Two For The Seesaw
Buckland Theatre Company
Trafalgar Studios (Studio 2)
Two for the Seesaw charts the ups and downs of a volatile relationship between a Nebraska lawyer licking his wounds in New York as his wife divorces him long distance and a wannabe dancer from the Bronx whose bad health has stalled her career and a succession of mismatched relationships mucked up her life.
Henry Fonda and Anne Bancroft played them in the 1958 Broadway première and Robert Mitchum and Shirley MacLaine in the movie that followed and perhaps their personalities brought something to make you care about this couple but here it’s an uphill struggle for Charles Dorfman and Elsie Bennett to do so.

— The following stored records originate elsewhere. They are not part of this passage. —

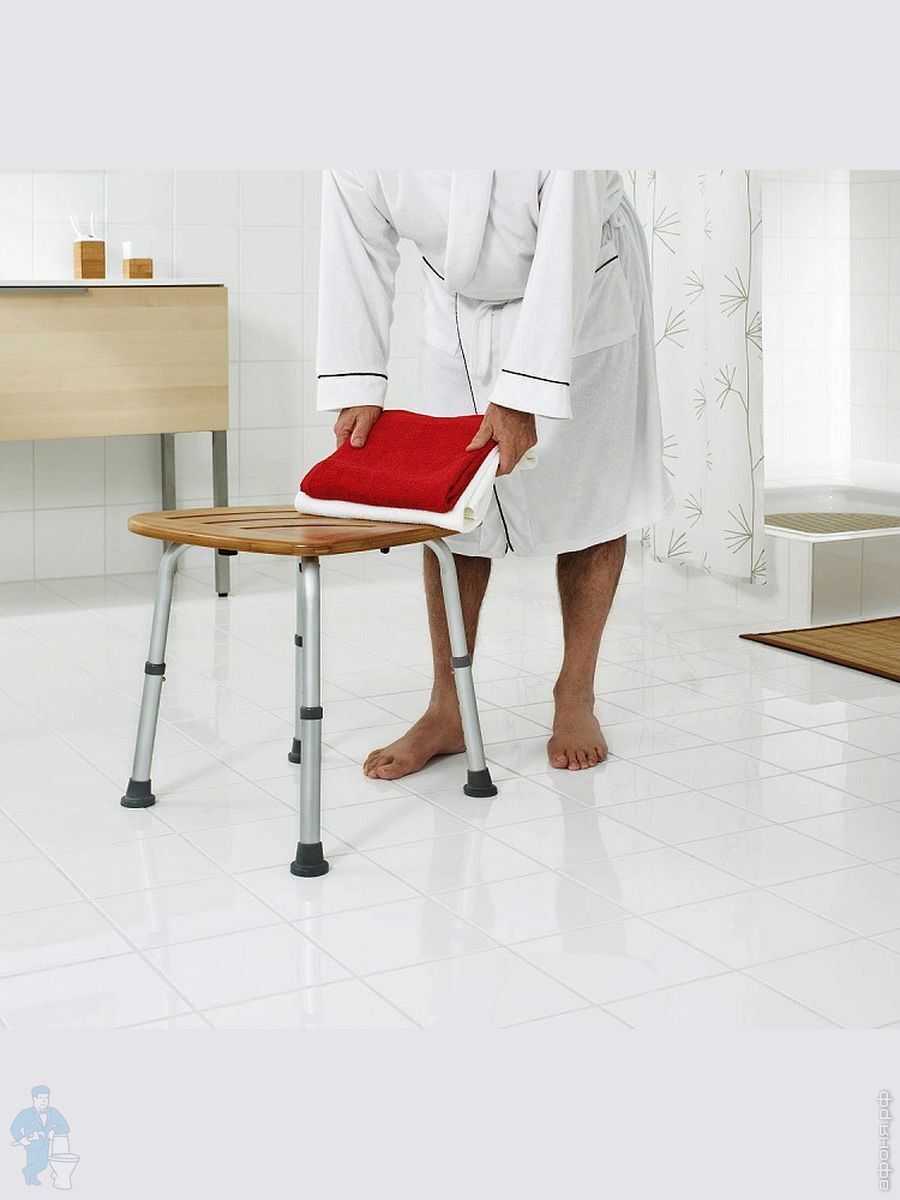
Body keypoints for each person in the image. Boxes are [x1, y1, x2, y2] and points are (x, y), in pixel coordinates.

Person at [316, 170, 673, 778]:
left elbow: (568, 236)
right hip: (457, 302)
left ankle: (576, 691)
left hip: (581, 280)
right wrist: (357, 382)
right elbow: (355, 241)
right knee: (451, 502)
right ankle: (447, 707)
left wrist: (524, 392)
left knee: (591, 492)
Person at [10, 1086, 70, 1187]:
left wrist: (54, 1131)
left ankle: (26, 1171)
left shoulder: (53, 1112)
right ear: (34, 1099)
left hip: (47, 1145)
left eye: (46, 1098)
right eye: (41, 1098)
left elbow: (66, 1127)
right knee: (32, 1162)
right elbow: (14, 1127)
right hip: (32, 1145)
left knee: (43, 1164)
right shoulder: (26, 1113)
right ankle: (32, 1178)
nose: (44, 1101)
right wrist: (21, 1139)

William Gibson’s script doesn’t do much to help them.
Dorfman’s Jerry starts the play pacing up and down, so indecisive that he changes chairs before making the decision to pick up the telephone on which half the play’s action seems to be conducted. He dials on one side of Max Dorey’s bifurcated setting which puts Jerry's and Gittel’s apartments side by side and is answered on the other with a running gag of just missing calls and dialling at the same time.
Jerry is not just indecisive, he’s a pain and Dorfman plays him as written. Elsie Bennett gets the better deal as Gittel: she may be a Bronx Jewish girl stage stereotype but at least she is lively, which gives the actress a chance to inject some vitality.
As the play progresses from one night stand to cohabitation and after, there is little indication of timescale as it presents a succession of scenes at seesaw tipping points, thin on any background about how they live their lives or what has changed the relationship and lacking any real drama until after the interval.
It needs more than just throwing a couple of oddballs together to make interesting theatre. This couple’s cry of, “I need you, give me something to hang on to,” is one that we surely connect with.
Director Gary Condes has found the laughs when Gibson’s writing is sharpest but, though Bennett sometimes makes this formulaic 'fifties play sparkle, there is nothing momentous about this revival.